A: Our chairman (Hasso Plattner) as you know is a great proponent of integration that we create a seamless end-to-end experience for our customers. Internally, we have created for Callidus a Fiori Life Experience. We render through our solution the Callidus functionality for our salesforce which we call Harmony Inside. We will continue those integrations but the big step is to migrate them to HANA which we will drive as a priority. In Leslie Stretch (CEO CallidusCloud) we have a great believer in integration. There is more to that; there are aspects of master data integration and we are currently working on a cloud master data management solution (MDM). We have a great asset in Gigya which provides the customer identity management component which we need across all the front office and market facing applications.

I think they have customers across all size classes and I can tell you that internally, we have taken a look at their SPM and CPQ components as part of a competitive situation and view them as extremely scalable. We have rolled out their SPM tool for 17,000 people and it has resulted in a light years improvement for us in terms of robustness and visibility for the sales people. We have unfortunately very complex sales processes and the tool was able to master our complexity with a very strong performance. We are happy this will scale to the largest organizations.

In terms of competitors, we are relaxed. We are very open to retaining an open offering and we don't intend to close any doors. We want to retain those relationships and partnerships. We see this as a value but we are strong enough to grow this on our own if necessary.

See also my assessment of the CallidusCloud acquisition

My take

As always in my discussions with Mucic, I enjoy the extent to which he is prepared to be open and transparent.

Why didn't I discuss machine learning, IoT and the like? SAP has work going on there but it is barely reflected in the customer base and will be a topic for the future. SAP has Leonardo but as we have said many times this is not a product but a consulting-led toolset where SAP has to get past the buzzword bingo zeitgeist.

I am conflicted on the outlook. Much depends on what SAP customers in the U.S. do with the tax breaks they are getting in 2018. I am for example mindful of the way AT&T made a big noise about giving out bonuses and then immediately fired 5,000 people.
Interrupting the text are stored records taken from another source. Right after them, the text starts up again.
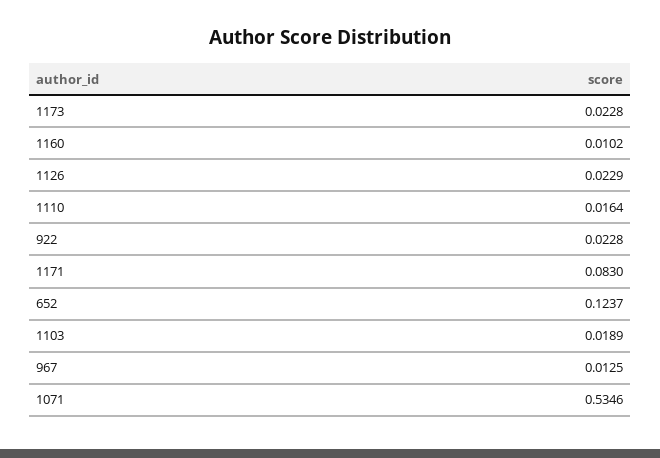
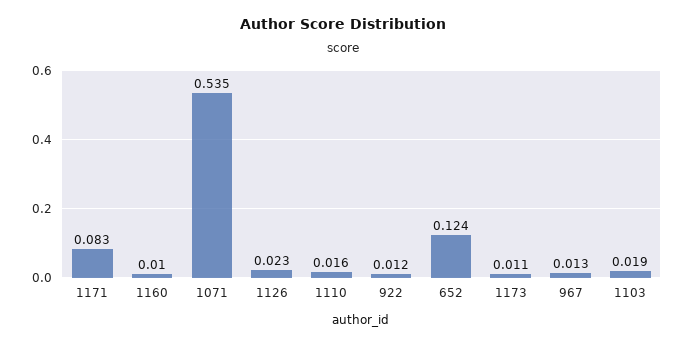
1173: 0.0228 -> 0.011
922: 0.0228 -> 0.012

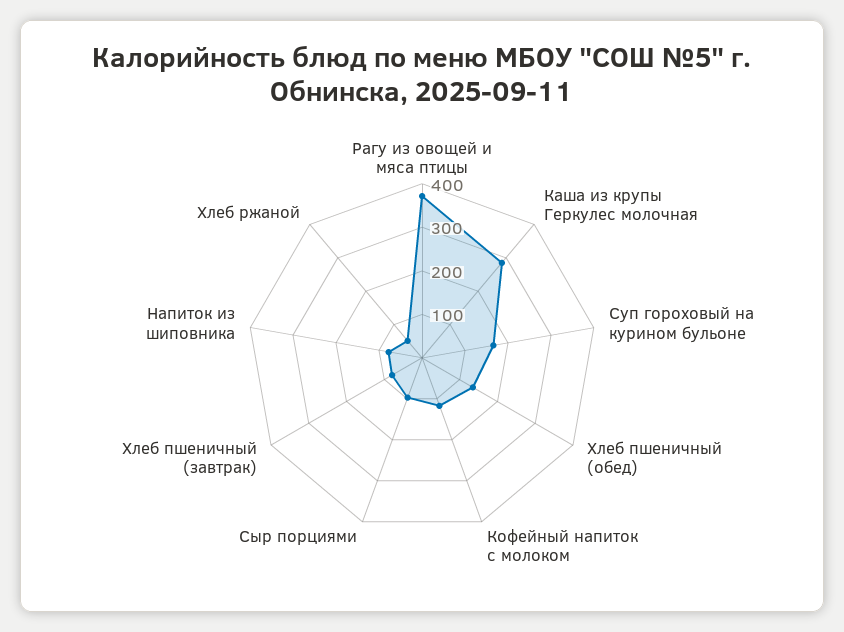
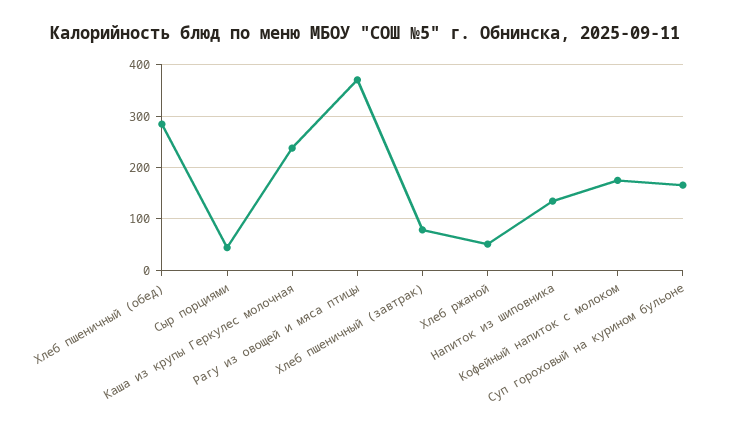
Каша из крупы Геркулес молочная: 280 -> 240
Хлеб пшеничный (обед): 140 -> 280
Кофейный напиток с молоком: 120 -> 180
Сыр порциями: 100 -> 40
Напиток из шиповника: 80 -> 140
Skeptics believe that large companies will use the tax breaks as a way of primarily giving back to investors. That's not going to result in trickle down value needed to sustain economic growth as evidenced by consumer spending. But, even if the economic uptick is not sustained, history suggests that cloud plays fare better than on-premise.

It is perhaps telling that despite the currency headwinds to which Mucic refers that SAP is retaining its 2020 vision. Quiet confidence tinged with a conservative view? Probably.

A cynic might say that this is dull but then I don't find anything dull about a company that looks forward to €30 billion in profitable, cash flow positive revenue.

Since both SAP and CallidusCloud are in pre-deal mode, there are some technical aspects that cannot be discussed with any degree of certainty and that's OK. It is encouraging that SAP has already built Fiori front ends as these could form the basis of templates for fast-track adoption by SAP customers. However, if past history is an indicator (think SuccessFactors) then SAP will have its work cut out to get CallidusCloud solutions onto HANA. Even so, SAP salespeople have an expanded playbook from which to tell the omnichannel story in retail and other markets.